Compelling stories of discovery and destruction

551.46, The Power of the Sea: Tsunamis, Storm Surges, Rogue Waves, and Our Quest to Predict Disasters, by Bruce Parker (2010)

The power of the sea, indeed!  This book, written by a prominent oceanographer, is about the history of humanity’s attempts to understand and predict ocean phenomena.  Parker does an excellent job of explaining everything from tides to wave prediction to the generation of tsunamis.  The descriptions are clear and understandable, but detailed enough to require some focused attention; it’s a vastly enlightening book, but one to be absorbed slowly rather than skimmed hurriedly.  I especially enjoyed it when I ran across terms (always carefully explained)  from fluid mechanics, which were tossed about during dinner conversations during my childhood (and still to this day, come to think of it, thanks to my dad’s abiding interest in fluids).

There’s another side to this book, though, beyond the history of science and the state of oceanographic knowledge: it is also a detailed, fascinating compendium of ocean-related disasters.  A blurb on the back of the book compares it to a kind of “Believe It or Not of aquatic destruction,” which turns out to be a pretty accurate take.  The destruction includes rogue waves that split giant container ships in half, tides that race in and overwhelm armies, and the storm surge that flooded New Orleans.  My favorite tidbit (if such language is permissible regarding tragedies) was the story of the Eddystone Light, a lighthouse in the English Channel.  Built in 1698 at a height of 80 feet, it was hit often by high waves that washed over the entire structure.  The owner, one Henry Winstanley, rebuilt it to 120 feet with a special stone-reinforced base that he thought would be impervious to the waves.  Winstanley is reported to have been “so confident of its strength that nothing would please him more than to be in his lighthouse during a great storm.  Four years later, he unfortunately got his wish” (p.109) when a massive storm swept away him, five others, and the lighthouse itself.

And then there are the tsuanamis.  Parker opens Chapter 7 thusly: “The morning of November 1, 1755, in the Portuguese capital of Lisbon was as beautiful and tranquil as one could hope for at the beginning of winter– sunny, blue sky, no wind, and unseasonably warm.  There were barely even ripples on the surface of the Tagus River…”  By the time you’ve reached Chapter 7, you already know that this sunny picture won’t end well and, in fact, it’s little more than a paragraph later that an earthquake shakes the earth and creates the three massive waves that killed thousands of people and destroyed large swaths of the city.  From Lisbon, Parker moves on to describe major tsunamis in 1854, 1883, 1946, 1952, 1960, 1964, and, in great detail, the 2004 tsunami in the Indian Ocean (the book must have been in press during the tragic tsunami in Japan).
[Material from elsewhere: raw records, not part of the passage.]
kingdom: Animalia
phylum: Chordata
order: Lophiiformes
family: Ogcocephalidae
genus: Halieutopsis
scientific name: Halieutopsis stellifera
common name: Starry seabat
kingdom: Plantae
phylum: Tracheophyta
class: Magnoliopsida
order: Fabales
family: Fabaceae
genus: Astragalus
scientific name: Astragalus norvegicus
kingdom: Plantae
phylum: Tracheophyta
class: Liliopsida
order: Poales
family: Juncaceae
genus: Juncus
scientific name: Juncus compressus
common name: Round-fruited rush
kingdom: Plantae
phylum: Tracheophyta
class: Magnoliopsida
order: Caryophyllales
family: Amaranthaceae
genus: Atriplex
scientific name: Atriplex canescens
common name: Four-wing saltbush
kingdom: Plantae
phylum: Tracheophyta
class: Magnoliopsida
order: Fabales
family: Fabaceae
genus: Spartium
This litany of destruction is almost too much– and in fact it would be too much, too prurient (is that the right word? a kind of disgusting prying into tragedy?), if it weren’t for Parker’s ongoing narrative about how people struggled to understand what had happened.  This neatly intersperses the tragic scenes with surprisingly compelling stories of scientific discovery.  The end result is both hopeful (yes, death and destruction, but now we know more and can avoid the same problem in the future) and depressing (how many times must tsunamis hit before people learn the lessons of the past?).